**What you are asked to do:** All of the lines below need to be copied exactly, apart from the pictures.

**Records shown:**
.....

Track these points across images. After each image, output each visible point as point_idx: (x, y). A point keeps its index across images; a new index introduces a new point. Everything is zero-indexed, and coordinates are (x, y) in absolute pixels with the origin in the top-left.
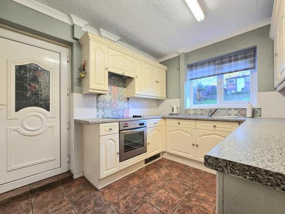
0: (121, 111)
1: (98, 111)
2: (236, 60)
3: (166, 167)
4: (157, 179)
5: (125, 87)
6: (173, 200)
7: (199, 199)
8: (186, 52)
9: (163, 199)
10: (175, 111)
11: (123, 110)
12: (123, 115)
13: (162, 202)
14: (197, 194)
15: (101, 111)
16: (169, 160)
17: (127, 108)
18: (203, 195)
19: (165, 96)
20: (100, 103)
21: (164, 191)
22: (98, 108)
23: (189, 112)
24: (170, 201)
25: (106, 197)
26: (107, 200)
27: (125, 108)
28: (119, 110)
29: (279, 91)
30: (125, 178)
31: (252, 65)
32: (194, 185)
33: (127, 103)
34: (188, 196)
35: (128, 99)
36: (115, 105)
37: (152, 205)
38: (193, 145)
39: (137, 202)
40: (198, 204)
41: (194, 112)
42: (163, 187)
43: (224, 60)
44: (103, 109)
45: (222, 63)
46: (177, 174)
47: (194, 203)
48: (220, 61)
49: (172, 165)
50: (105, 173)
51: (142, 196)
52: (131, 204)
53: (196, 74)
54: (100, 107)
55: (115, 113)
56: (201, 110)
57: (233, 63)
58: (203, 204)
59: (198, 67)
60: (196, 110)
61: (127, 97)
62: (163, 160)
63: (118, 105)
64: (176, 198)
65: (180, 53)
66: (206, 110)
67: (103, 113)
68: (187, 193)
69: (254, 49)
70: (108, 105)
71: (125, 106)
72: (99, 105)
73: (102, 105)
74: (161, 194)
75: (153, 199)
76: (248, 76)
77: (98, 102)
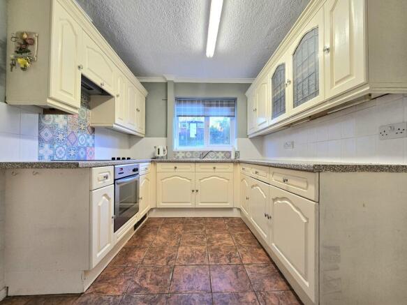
0: (82, 150)
1: (41, 146)
2: (222, 105)
3: (162, 225)
4: (164, 240)
5: (89, 108)
6: (200, 251)
7: (219, 240)
8: (175, 81)
9: (190, 254)
10: (162, 154)
11: (85, 149)
12: (86, 156)
13: (191, 258)
14: (213, 237)
15: (46, 146)
16: (161, 219)
17: (91, 145)
18: (218, 235)
19: (144, 133)
20: (46, 130)
21: (183, 248)
22: (40, 139)
23: (178, 155)
24: (198, 253)
25: (112, 293)
26: (119, 294)
27: (88, 145)
28: (79, 148)
29: (250, 138)
30: (118, 258)
31: (232, 114)
32: (205, 231)
33: (91, 137)
34: (209, 242)
35: (93, 129)
36: (72, 138)
37: (185, 265)
38: (193, 191)
39: (165, 271)
40: (219, 243)
41: (183, 155)
42: (179, 245)
43: (213, 103)
44: (52, 142)
45: (211, 105)
46: (181, 228)
47: (217, 244)
48: (209, 103)
49: (167, 221)
50: (98, 255)
51: (165, 264)
52: (160, 278)
53: (185, 110)
54: (47, 139)
55: (72, 153)
56: (192, 152)
57: (219, 108)
58: (224, 242)
59: (187, 102)
60: (186, 152)
61: (93, 125)
62: (151, 220)
63: (77, 139)
64: (200, 248)
65: (168, 79)
66: (196, 153)
67: (51, 152)
68: (205, 240)
69: (235, 100)
70: (61, 137)
71: (88, 141)
72: (43, 134)
73: (50, 135)
74: (183, 252)
75: (180, 259)
76: (202, 122)
77: (41, 128)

.....

**Output:**
Track these points across images. After each image, output each visible point as point_idx: (x, y). A point keeps its index across images; a new index introduces a new point. Everything is zero-indexed, and coordinates are (x, y) in absolute pixels with the origin in the top-left.
0: (121, 111)
1: (98, 111)
2: (236, 60)
3: (166, 167)
4: (157, 179)
5: (125, 87)
6: (173, 200)
7: (199, 199)
8: (186, 52)
9: (163, 199)
10: (175, 111)
11: (123, 110)
12: (123, 115)
13: (162, 202)
14: (197, 194)
15: (101, 111)
16: (169, 160)
17: (127, 108)
18: (203, 195)
19: (165, 96)
20: (100, 103)
21: (164, 191)
22: (98, 108)
23: (189, 112)
24: (170, 201)
25: (106, 197)
26: (107, 200)
27: (125, 108)
28: (119, 110)
29: (279, 91)
30: (125, 178)
31: (252, 65)
32: (194, 185)
33: (127, 103)
34: (188, 196)
35: (128, 99)
36: (115, 105)
37: (152, 205)
38: (193, 145)
39: (137, 202)
40: (198, 204)
41: (194, 112)
42: (163, 187)
43: (224, 60)
44: (103, 109)
45: (222, 63)
46: (177, 174)
47: (194, 203)
48: (220, 61)
49: (172, 165)
50: (105, 173)
51: (142, 196)
52: (131, 204)
53: (196, 74)
54: (100, 107)
55: (115, 113)
56: (201, 110)
57: (233, 63)
58: (203, 204)
59: (198, 67)
60: (196, 110)
61: (127, 97)
62: (163, 160)
63: (118, 105)
64: (176, 198)
65: (180, 53)
66: (206, 110)
67: (103, 113)
68: (187, 193)
69: (254, 49)
70: (108, 105)
71: (125, 106)
72: (99, 105)
73: (102, 105)
74: (161, 194)
75: (153, 199)
76: (248, 76)
77: (98, 102)
0: (82, 150)
1: (41, 146)
2: (222, 105)
3: (162, 225)
4: (164, 240)
5: (89, 108)
6: (200, 251)
7: (219, 240)
8: (175, 81)
9: (190, 254)
10: (162, 154)
11: (85, 149)
12: (86, 156)
13: (191, 258)
14: (213, 237)
15: (46, 146)
16: (161, 219)
17: (91, 145)
18: (218, 235)
19: (144, 133)
20: (46, 130)
21: (183, 248)
22: (40, 139)
23: (178, 155)
24: (198, 253)
25: (112, 293)
26: (119, 294)
27: (88, 145)
28: (79, 148)
29: (250, 138)
30: (118, 258)
31: (232, 114)
32: (205, 231)
33: (91, 137)
34: (209, 242)
35: (93, 129)
36: (72, 138)
37: (185, 265)
38: (193, 191)
39: (165, 271)
40: (219, 243)
41: (183, 155)
42: (179, 245)
43: (213, 103)
44: (52, 142)
45: (211, 105)
46: (181, 228)
47: (217, 244)
48: (209, 103)
49: (167, 221)
50: (98, 255)
51: (165, 264)
52: (160, 278)
53: (185, 110)
54: (47, 139)
55: (72, 153)
56: (192, 152)
57: (219, 108)
58: (224, 242)
59: (187, 102)
60: (186, 152)
61: (93, 125)
62: (151, 220)
63: (77, 139)
64: (200, 248)
65: (168, 79)
66: (196, 153)
67: (51, 152)
68: (205, 240)
69: (235, 100)
70: (61, 137)
71: (88, 141)
72: (43, 134)
73: (50, 135)
74: (183, 252)
75: (180, 259)
76: (202, 122)
77: (41, 128)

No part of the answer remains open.